(Entradas guardadas)
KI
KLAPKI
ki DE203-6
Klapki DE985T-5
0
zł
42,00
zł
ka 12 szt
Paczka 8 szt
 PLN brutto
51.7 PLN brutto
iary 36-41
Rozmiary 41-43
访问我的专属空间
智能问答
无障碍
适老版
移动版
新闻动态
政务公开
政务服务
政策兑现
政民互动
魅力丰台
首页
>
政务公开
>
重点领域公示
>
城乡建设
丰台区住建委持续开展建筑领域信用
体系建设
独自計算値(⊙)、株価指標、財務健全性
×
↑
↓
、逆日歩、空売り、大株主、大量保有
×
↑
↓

* * *

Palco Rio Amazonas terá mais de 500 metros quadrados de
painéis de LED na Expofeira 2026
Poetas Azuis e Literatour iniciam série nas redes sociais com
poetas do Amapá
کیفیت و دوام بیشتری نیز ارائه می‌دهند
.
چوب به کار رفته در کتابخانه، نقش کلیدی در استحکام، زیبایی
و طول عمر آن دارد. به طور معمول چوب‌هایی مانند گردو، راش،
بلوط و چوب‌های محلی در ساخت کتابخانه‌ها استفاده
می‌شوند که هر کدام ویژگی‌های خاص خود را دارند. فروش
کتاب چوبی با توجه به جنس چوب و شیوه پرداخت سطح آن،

= CONSIGNA =
Convierte en una tabla Markdown las líneas del material que empiezan en la que contiene "Palco Rio Amazonas" y terminan en la que contiene "چوب به کار رفته", ambas incluidas, sin las líneas en blanco. Usa la columna n para el número de fila y la columna Línea para el texto.

= RESULTADO =
| n | Línea |
|---|---|
| 1 | Palco Rio Amazonas terá mais de 500 metros quadrados de |
| 2 | painéis de LED na Expofeira 2026 |
| 3 | Poetas Azuis e Literatour iniciam série nas redes sociais com |
| 4 | poetas do Amapá |
| 5 | کیفیت و دوام بیشتری نیز ارائه می‌دهند |
| 6 | . |
| 7 | چوب به کار رفته در کتابخانه، نقش کلیدی در استحکام، زیبایی |